The AI Rocket Ship
intelligence.join(analytics, on=["smarts"], how="full outer")
More notes on the Apache Spark 4.1 release

Collab
- Ankita Hatibaruah, LinkedIn
- Pavithra Ananthakrishnan, LinkedIn
- Sree Bhavya Kanduri, LinkedIn
Apache Spark 4.1 — Introduction
Apache Spark 4.1, released in December 2025, is a major update in the Spark 4.x series that enhances performance, usability, and developer productivity. Spark continues to serve as a unified analytics engine for large-scale, distributed data processing.
This release brings faster Python execution, improved SQL and streaming engines, better error handling, and lower-latency processing, making Spark 4.1 well-suited for both batch processing and real-time analytics.
Key Highlights in Spark 4.1
1.Spark Declarative Pipelines (SDP)
A new declarative framework where users define what datasets and queries should exist, and Spark manages how they execute.
Key capabilities:
- Define datasets and transformations declaratively
- Automatic execution graph & dependency ordering
- Built-in parallelism, checkpoints, and retries
- Author pipelines in Python and SQL
- Compile and run pipelines via CLI
- Integrates with Spark Connect for multi-language clients
Value:
Reduces orchestration complexity and boilerplate, enabling reliable, production-grade pipelines with minimal effort.
For detailed overview of SDP, refer to the document linked Spark Declarative Pipeline
2. Structured Streaming – Real-Time Mode (RTM)
First official support for real-time Structured Streaming with sub-second latency.
What’s supported in 4.1:
- Stateless, single-stage Scala queries
- Kafka sources
- Kafka and foreach sinks
- Continuous processing with single-digit millisecond latency for eligible workloads
Why it matters:
Enables near-instant data processing for use cases like fraud detection, monitoring, and alerting. Spark 4.1 establishes the foundation for broader RTM support in future releases.
3. PySpark UDFs & Python Data Sources
Significant performance and observability improvements for Python workloads.
Enhancements include:
Arrow-native UDF & UDTF decorators
- Executes directly on PyArrow
- Avoids Pandas conversion overhead
Python Data Source filter pushdown
- Reduces data movement
- Improves query efficiency
Python worker logging
- Captures logs from UDF execution
- Exposed via a built-in table-valued function
Outcome:
Faster execution, lower memory usage, and better debugging for PySpark applications.

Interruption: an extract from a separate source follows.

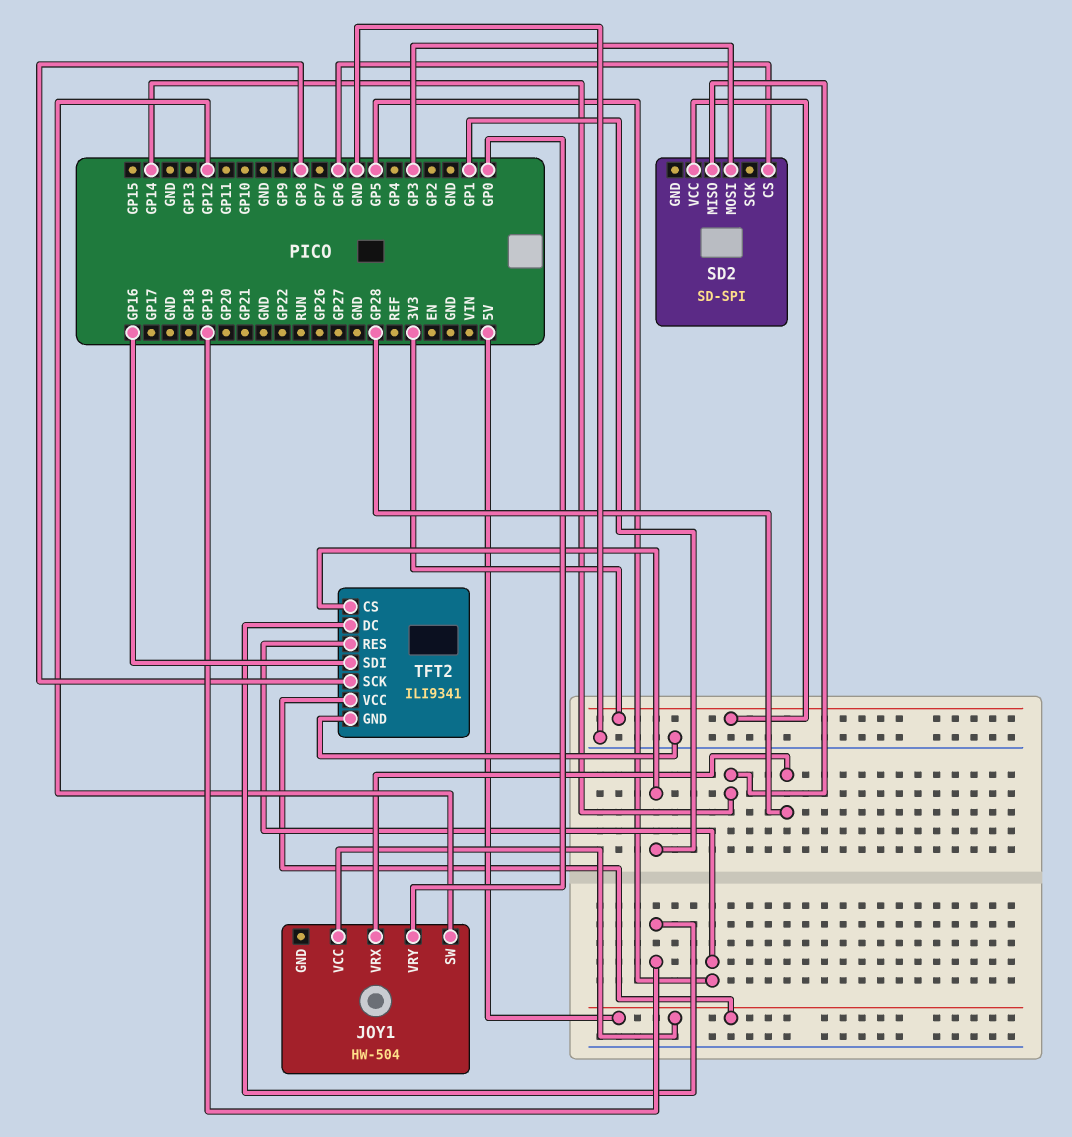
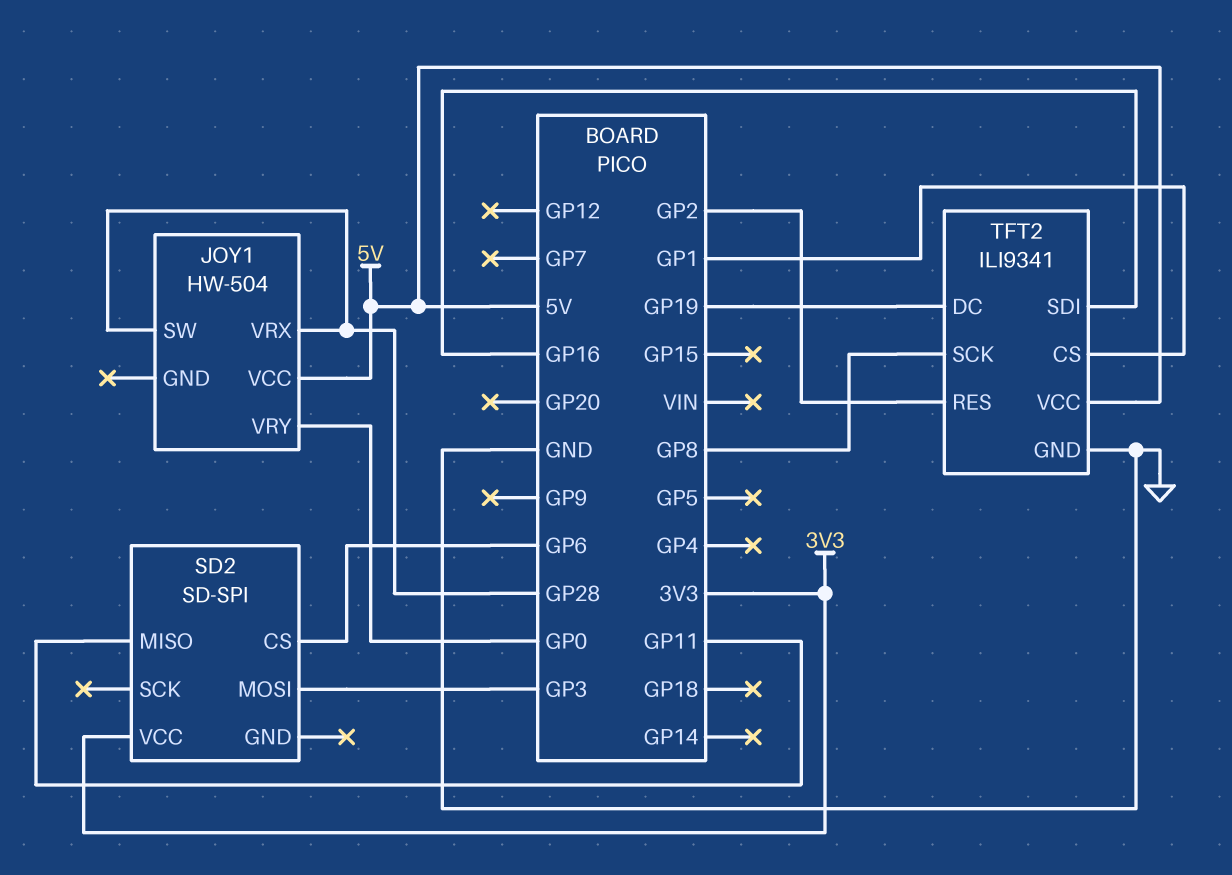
JOY1 pin SW: GP12 -> GP28
SD2 pin MISO: GP14 -> GP11
TFT2 pin RES: GP5 -> GP2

4. Spark Connect Improvements
Spark Connect continues to mature as the default client-server architecture.
What’s new:
Spark ML on Connect is GA for Python
- Smarter model caching
- Improved memory management
Better stability for large workloads:
- Zstandard (zstd) compressed protobuf plans
- Chunked Arrow result streaming
- Improved handling of large local relations
Benefit:
More reliable and scalable remote execution for notebooks, services, and multi-language clients.
5. SQL Enhancements
Spark SQL sees major usability and performance upgrades.
Highlights:
SQL Scripting(enabled by default)
- Cleaner variable declarations
- Improved error handling
VARIANT data type
- Efficient shredding
- Faster reads for semi-structured data (JSON-like)
Recursive CTE support
New approximate data sketches
- KLL sketches
- Theta sketches
Impact:
More expressive SQL, better support for semi-structured data, and advanced analytical capabilities.